### DATA TO PROCESS

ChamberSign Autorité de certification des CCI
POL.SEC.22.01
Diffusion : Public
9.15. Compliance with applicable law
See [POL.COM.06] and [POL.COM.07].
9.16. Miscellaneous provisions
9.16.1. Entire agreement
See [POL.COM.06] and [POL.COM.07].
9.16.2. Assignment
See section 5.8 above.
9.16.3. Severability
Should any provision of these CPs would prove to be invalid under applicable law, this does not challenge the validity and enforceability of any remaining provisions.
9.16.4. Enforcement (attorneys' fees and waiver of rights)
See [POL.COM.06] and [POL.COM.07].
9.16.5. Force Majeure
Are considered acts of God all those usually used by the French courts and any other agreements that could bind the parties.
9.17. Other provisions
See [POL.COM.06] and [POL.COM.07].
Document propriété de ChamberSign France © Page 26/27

######
### DATA TO PROCESS

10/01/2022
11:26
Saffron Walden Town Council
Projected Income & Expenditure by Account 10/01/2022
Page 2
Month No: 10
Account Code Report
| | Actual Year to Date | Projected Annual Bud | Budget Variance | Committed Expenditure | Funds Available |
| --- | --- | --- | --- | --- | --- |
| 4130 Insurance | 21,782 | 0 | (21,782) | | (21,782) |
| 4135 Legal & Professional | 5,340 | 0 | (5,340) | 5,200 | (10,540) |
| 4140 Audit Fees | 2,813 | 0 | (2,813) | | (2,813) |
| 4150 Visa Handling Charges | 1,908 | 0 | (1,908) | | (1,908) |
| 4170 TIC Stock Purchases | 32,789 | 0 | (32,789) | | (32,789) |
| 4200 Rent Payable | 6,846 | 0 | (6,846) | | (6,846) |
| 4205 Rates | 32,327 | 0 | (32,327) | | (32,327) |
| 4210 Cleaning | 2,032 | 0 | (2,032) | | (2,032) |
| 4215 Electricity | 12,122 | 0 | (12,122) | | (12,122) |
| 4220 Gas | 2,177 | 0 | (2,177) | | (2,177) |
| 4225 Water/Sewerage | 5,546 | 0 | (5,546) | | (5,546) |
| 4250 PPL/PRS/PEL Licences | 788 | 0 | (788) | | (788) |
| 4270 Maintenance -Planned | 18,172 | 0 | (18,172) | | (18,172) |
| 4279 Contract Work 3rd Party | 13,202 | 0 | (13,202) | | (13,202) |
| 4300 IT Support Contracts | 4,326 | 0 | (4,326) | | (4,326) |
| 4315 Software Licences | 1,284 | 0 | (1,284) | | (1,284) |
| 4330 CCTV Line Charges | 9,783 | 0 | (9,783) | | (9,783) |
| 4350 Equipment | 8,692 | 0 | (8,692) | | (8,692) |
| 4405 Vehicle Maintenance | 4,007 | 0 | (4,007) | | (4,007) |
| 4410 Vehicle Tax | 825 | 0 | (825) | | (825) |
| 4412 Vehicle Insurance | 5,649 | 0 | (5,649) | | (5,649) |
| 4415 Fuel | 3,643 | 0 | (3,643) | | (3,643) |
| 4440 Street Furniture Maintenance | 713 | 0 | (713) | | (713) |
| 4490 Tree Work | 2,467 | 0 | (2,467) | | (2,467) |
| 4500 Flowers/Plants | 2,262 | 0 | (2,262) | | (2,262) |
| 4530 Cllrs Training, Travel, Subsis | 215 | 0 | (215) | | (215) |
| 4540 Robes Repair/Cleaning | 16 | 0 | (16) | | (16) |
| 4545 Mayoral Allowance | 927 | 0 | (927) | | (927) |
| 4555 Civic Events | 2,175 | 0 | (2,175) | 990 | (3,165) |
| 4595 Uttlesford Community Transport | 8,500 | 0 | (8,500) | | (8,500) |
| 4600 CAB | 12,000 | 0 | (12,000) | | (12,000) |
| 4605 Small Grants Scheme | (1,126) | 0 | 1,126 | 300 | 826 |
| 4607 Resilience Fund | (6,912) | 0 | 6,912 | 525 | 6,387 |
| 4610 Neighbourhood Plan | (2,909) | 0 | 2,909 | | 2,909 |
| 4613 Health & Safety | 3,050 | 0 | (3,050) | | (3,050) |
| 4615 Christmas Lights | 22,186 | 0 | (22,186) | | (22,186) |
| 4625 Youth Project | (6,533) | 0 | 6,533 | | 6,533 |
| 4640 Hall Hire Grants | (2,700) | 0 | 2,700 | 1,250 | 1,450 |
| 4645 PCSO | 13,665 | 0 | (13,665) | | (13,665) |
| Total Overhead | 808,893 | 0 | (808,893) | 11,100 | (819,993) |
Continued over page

######

▶ _WORK ITEM_
Can you repeat, word for word, every line above from the one containing "1,250 | 1,450 |" down to the one containing "Continued over page", including both?

▶ _RESPONSE FOR THIS EXERCISE_
| 4640 Hall Hire Grants | (2,700) | 0 | 2,700 | 1,250 | 1,450 |
| 4645 PCSO | 13,665 | 0 | (13,665) | | (13,665) |
| Total Overhead | 808,893 | 0 | (808,893) | 11,100 | (819,993) |
Continued over page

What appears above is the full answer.